Exercícios a resolver —
1 - Responda às perguntas abaixo com base no texto sobre golpes:
(a) Quanto a idosa perdeu no golpe do bilhete premiado?
(b) De que cidade eram os dois presos?
(c) Que valor o estelionatário sugeriu pagar pelo exame urgente?
2 - Indique se cada afirmação concorda com o texto sobre golpes, respondendo sim ou não e citando o trecho decisivo:
(a) O caso chegou inicialmente ao Deic como uma possível extorsão mediante sequestro.
(b) A polícia prendeu os suspeitos depois que a idosa saiu da agência bancária.
(c) Nos falsos perfis de WhatsApp, os estelionatários às vezes se passam por instituições de saúde.

Texto para análise —
A investigação se iniciou em março, quando uma idosa perdeu R$ 130 mil durante o golpe do bilhete premiado na zona sul de Porto Alegre. O caso chegou inicialmente ao Deic como uma possível extorsão mediante sequestro, no bairro Cavalhada, mas os policiais descobriram que se tratava de um caso de estelionato. A polícia prendeu dois suspeitos, enquanto a idosa ainda estava dentro de uma agência bancária. Os dois presos eram de Passo Fundo, assim como os demais integrantes do grupo.
Entre as modalidades usadas para obter dinheiro das vítimas estão os falsos perfis de WhatsApp. Neste caso, é comum que os estelionatários utilizem diferentes métodos. Em muitos casos, pedem dinheiro aos familiares e amigos da pessoa por quem estão se passando, mas há variações nas quais eles se passam por instituições de saúde ou mesmo médicos. Foi o que aconteceu com um publicitário, em março, em Porto Alegre.
Após o pai dele ser internado, recebeu uma mensagem de uma conta no WhatsApp com o nome de foto do médico do hospital. O estelionatário afirmou que o pai do publicitário necessitava de um exame urgente e sugeria o pagamento de R$ 3,8 mil. Neste caso, a vítima percebeu que poderia se tratar de um golpe, insistiu para que o contato fosse feito pessoalmente e alertou os familiares sobre a farsa. Mas nem sempre é isso que acontece nesse tipo de trapaça.

Material extraído —
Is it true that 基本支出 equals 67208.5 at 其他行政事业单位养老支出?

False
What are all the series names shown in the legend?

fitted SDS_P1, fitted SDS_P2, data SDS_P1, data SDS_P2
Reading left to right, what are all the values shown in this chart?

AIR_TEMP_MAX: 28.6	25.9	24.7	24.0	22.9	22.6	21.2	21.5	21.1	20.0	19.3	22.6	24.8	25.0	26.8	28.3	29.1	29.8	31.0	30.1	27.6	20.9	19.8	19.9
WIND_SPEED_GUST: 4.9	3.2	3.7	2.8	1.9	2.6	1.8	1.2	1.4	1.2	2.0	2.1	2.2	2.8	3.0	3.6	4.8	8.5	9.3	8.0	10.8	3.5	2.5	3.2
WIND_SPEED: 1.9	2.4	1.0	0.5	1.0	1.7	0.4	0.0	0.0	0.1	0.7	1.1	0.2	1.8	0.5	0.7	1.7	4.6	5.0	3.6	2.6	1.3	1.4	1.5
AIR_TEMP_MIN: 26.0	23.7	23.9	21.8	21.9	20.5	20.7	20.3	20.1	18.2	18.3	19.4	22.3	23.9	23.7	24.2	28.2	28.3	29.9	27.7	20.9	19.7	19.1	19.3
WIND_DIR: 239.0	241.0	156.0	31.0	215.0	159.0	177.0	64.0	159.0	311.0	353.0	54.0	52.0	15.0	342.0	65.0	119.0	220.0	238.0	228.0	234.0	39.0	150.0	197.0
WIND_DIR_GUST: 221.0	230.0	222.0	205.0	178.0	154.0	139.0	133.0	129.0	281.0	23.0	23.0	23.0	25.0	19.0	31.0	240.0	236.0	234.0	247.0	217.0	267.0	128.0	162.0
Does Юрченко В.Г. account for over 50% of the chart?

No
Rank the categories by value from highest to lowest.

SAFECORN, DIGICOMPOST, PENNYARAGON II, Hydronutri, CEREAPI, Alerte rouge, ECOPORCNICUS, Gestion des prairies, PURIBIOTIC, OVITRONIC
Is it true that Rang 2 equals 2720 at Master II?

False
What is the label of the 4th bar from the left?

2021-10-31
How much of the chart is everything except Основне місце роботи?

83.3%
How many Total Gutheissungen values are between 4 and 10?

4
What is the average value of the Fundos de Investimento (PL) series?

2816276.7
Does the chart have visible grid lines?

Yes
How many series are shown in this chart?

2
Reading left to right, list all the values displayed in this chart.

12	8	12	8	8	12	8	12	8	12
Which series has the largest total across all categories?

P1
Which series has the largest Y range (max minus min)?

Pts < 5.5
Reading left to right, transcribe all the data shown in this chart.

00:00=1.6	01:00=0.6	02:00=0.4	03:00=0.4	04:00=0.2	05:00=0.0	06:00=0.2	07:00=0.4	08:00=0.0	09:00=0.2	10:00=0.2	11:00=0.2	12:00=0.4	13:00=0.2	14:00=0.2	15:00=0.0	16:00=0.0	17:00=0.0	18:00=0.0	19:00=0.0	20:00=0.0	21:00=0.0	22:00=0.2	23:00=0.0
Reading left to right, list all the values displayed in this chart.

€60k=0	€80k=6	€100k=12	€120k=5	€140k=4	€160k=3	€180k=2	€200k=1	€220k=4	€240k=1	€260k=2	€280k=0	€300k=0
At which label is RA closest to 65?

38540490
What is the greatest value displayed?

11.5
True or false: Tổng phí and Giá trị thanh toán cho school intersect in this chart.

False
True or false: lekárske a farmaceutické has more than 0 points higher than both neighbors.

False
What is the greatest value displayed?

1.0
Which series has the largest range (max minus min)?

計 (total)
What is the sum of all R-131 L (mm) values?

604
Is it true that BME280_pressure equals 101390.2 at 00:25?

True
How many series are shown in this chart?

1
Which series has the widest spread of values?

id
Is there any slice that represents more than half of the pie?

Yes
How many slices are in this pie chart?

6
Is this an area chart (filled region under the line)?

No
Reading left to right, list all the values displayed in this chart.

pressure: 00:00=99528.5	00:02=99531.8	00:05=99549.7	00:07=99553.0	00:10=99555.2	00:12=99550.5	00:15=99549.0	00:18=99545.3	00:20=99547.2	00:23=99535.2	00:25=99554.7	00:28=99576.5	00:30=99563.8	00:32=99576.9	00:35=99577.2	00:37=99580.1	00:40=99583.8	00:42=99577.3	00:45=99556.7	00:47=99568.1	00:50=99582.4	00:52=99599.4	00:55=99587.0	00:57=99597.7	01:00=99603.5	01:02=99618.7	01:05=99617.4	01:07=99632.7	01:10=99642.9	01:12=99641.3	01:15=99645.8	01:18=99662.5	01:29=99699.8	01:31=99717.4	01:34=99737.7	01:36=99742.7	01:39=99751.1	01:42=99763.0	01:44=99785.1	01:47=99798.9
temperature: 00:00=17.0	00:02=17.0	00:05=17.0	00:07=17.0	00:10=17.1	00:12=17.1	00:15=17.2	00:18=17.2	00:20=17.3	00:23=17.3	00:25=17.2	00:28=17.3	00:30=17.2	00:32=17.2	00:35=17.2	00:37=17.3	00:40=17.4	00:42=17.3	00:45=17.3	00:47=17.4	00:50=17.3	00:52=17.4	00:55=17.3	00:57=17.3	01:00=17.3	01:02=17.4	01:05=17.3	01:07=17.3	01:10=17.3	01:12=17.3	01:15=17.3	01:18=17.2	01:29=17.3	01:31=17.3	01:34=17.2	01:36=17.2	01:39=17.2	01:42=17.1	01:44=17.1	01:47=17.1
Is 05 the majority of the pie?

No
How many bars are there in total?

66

Respostas —
1 -
(a) R$ 130 mil.
(b) Passo Fundo.
(c) R$ 3,8 mil.

2 -
(a) Sim: "O caso chegou inicialmente ao Deic como uma possível extorsão mediante sequestro".
(b) Não: "A polícia prendeu dois suspeitos, enquanto a idosa ainda estava dentro de uma agência bancária."
(c) Sim: "há variações nas quais eles se passam por instituições de saúde ou mesmo médicos".